[Given information — start]

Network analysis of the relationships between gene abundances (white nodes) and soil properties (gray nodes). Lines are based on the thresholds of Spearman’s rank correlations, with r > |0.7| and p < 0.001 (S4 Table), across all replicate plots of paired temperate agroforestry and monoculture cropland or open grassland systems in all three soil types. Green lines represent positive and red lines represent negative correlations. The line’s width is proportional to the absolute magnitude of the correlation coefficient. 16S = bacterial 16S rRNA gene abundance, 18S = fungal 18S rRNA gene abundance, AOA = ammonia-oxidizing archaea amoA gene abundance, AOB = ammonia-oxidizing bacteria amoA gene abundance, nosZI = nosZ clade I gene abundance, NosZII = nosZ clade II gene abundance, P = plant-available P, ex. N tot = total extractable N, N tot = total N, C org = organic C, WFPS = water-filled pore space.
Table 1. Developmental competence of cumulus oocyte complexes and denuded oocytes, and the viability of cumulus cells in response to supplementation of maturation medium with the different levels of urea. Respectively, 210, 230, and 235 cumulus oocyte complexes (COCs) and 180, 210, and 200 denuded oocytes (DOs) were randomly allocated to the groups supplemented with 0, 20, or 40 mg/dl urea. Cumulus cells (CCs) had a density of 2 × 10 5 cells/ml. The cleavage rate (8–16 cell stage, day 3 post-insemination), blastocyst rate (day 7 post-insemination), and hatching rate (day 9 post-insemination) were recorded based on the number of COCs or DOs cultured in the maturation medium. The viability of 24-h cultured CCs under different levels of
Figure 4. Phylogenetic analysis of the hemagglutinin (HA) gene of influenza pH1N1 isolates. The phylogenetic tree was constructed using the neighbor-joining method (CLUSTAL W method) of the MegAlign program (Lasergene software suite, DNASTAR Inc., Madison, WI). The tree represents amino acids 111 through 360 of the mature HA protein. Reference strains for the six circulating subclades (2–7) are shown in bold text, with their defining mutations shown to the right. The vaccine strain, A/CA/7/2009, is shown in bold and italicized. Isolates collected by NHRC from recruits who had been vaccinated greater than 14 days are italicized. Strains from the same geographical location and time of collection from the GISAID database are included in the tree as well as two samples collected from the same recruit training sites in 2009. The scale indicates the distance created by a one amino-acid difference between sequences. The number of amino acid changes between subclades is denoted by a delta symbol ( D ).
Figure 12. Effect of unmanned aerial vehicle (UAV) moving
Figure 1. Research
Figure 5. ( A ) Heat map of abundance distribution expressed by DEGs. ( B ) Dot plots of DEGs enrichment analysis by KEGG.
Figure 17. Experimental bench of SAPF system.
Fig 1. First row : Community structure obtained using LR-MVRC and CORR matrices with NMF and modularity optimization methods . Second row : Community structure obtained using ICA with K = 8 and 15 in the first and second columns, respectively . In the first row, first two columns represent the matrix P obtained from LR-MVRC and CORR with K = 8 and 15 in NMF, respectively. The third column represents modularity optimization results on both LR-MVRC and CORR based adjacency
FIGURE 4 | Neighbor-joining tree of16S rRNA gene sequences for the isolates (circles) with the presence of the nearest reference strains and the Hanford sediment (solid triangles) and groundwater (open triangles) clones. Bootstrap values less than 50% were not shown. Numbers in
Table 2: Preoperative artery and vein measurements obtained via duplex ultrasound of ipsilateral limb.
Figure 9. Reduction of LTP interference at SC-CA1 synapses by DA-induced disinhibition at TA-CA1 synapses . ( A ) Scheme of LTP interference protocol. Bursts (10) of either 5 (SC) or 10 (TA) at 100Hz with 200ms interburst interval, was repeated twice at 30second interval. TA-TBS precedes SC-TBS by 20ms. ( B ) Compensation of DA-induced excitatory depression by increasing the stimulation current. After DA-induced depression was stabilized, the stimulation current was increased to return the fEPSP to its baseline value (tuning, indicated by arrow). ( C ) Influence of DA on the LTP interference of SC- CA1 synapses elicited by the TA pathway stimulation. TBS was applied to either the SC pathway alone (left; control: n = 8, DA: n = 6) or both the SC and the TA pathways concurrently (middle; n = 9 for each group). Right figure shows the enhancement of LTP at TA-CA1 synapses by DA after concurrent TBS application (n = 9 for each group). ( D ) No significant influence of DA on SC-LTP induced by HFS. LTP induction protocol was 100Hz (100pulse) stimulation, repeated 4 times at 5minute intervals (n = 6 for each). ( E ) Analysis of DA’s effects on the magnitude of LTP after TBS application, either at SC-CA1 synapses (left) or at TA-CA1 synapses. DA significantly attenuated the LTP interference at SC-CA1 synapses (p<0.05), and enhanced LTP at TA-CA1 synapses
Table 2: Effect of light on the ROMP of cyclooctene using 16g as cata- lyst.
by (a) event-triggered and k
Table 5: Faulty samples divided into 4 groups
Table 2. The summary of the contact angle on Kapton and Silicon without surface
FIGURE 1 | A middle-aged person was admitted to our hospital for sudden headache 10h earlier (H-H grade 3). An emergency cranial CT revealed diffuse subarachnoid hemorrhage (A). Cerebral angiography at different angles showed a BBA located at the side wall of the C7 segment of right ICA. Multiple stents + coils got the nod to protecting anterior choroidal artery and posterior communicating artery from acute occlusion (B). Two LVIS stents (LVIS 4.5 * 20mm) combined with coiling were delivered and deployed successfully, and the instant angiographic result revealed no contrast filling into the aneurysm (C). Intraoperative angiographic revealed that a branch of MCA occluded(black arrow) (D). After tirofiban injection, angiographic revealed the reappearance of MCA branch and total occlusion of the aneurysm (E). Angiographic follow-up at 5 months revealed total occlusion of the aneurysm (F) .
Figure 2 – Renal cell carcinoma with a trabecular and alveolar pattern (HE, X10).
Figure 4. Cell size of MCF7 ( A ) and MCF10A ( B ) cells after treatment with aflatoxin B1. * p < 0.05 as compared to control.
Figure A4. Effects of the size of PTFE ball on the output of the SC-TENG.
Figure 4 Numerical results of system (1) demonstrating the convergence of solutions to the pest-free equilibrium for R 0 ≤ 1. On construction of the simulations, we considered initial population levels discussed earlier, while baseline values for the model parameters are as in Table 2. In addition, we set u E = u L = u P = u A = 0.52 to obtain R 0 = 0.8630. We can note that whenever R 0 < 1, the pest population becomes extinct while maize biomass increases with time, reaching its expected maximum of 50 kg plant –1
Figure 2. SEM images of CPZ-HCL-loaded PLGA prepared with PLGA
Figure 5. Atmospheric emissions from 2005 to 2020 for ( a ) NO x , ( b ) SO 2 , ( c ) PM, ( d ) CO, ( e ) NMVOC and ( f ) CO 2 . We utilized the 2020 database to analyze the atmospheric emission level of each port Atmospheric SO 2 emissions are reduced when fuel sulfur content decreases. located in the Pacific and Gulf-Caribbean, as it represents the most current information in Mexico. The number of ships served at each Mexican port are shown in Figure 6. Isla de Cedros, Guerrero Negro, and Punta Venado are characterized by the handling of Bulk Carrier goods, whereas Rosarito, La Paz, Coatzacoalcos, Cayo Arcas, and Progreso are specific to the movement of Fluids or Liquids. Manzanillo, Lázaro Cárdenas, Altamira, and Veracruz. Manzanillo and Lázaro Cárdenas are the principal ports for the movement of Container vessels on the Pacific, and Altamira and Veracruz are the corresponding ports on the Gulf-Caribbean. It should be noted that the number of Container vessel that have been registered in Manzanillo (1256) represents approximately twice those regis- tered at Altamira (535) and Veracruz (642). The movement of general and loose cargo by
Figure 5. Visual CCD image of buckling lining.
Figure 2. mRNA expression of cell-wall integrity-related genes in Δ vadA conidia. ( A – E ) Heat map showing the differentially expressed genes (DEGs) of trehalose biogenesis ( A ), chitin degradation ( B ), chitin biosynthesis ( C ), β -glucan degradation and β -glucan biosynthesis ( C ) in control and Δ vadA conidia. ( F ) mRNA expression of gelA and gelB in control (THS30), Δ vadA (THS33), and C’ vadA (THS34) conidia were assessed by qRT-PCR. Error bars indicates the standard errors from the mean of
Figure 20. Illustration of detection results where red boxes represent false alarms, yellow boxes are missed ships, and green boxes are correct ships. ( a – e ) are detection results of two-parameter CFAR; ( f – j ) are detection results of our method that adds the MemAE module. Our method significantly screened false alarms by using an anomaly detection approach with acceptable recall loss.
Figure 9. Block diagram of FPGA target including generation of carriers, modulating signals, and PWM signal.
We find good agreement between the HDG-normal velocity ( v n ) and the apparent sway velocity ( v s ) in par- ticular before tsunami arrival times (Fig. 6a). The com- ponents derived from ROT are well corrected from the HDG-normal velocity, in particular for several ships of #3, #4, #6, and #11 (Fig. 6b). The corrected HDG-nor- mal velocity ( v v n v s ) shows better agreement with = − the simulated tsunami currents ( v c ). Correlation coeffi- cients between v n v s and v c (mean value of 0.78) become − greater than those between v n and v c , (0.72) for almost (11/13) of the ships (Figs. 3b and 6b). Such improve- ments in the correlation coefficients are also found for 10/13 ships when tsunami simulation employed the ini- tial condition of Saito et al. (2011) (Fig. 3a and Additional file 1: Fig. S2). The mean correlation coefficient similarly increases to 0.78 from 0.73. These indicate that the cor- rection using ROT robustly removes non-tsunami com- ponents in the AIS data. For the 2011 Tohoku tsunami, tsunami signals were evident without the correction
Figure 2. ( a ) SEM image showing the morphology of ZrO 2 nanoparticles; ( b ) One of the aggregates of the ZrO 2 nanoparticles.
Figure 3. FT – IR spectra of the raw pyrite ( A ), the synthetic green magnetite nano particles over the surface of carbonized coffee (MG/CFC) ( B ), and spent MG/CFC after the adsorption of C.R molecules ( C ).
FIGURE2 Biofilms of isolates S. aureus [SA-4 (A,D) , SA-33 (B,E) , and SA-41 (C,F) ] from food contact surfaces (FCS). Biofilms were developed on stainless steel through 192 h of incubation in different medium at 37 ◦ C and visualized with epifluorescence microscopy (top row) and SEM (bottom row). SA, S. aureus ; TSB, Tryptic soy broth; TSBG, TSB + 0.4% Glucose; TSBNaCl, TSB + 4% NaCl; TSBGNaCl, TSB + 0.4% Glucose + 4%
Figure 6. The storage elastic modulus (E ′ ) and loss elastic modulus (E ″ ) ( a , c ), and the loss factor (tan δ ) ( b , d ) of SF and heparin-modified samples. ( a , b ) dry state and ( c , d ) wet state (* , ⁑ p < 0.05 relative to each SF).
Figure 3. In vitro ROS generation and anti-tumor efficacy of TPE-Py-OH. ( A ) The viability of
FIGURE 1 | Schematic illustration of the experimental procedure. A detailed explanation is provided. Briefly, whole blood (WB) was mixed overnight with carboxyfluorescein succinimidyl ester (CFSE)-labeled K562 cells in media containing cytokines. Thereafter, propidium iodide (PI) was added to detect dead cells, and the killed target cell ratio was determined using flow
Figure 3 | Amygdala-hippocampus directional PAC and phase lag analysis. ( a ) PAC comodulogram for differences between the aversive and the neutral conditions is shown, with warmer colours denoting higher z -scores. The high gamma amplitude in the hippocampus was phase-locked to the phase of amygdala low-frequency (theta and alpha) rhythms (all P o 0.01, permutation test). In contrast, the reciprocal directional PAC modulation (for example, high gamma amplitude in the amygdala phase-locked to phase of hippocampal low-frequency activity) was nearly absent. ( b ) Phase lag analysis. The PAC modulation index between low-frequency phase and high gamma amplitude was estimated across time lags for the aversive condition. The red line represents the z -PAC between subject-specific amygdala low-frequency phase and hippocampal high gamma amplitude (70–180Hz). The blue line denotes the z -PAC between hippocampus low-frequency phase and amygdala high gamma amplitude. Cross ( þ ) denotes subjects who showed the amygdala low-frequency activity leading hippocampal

[Given information — finish]

**Problem statement**
Only lines holding the word "cells" belong in the answer; copy each one from the material.

**Task response**
Table 1. Developmental competence of cumulus oocyte complexes and denuded oocytes, and the viability of cumulus cells in response to supplementation of maturation medium with the different levels of urea. Respectively, 210, 230, and 235 cumulus oocyte complexes (COCs) and 180, 210, and 200 denuded oocytes (DOs) were randomly allocated to the groups supplemented with 0, 20, or 40 mg/dl urea. Cumulus cells (CCs) had a density of 2 × 10 5 cells/ml. The cleavage rate (8–16 cell stage, day 3 post-insemination), blastocyst rate (day 7 post-insemination), and hatching rate (day 9 post-insemination) were recorded based on the number of COCs or DOs cultured in the maturation medium. The viability of 24-h cultured CCs under different levels of
Figure 4. Cell size of MCF7 ( A ) and MCF10A ( B ) cells after treatment with aflatoxin B1. * p < 0.05 as compared to control.
FIGURE 1 | Schematic illustration of the experimental procedure. A detailed explanation is provided. Briefly, whole blood (WB) was mixed overnight with carboxyfluorescein succinimidyl ester (CFSE)-labeled K562 cells in media containing cytokines. Thereafter, propidium iodide (PI) was added to detect dead cells, and the killed target cell ratio was determined using flow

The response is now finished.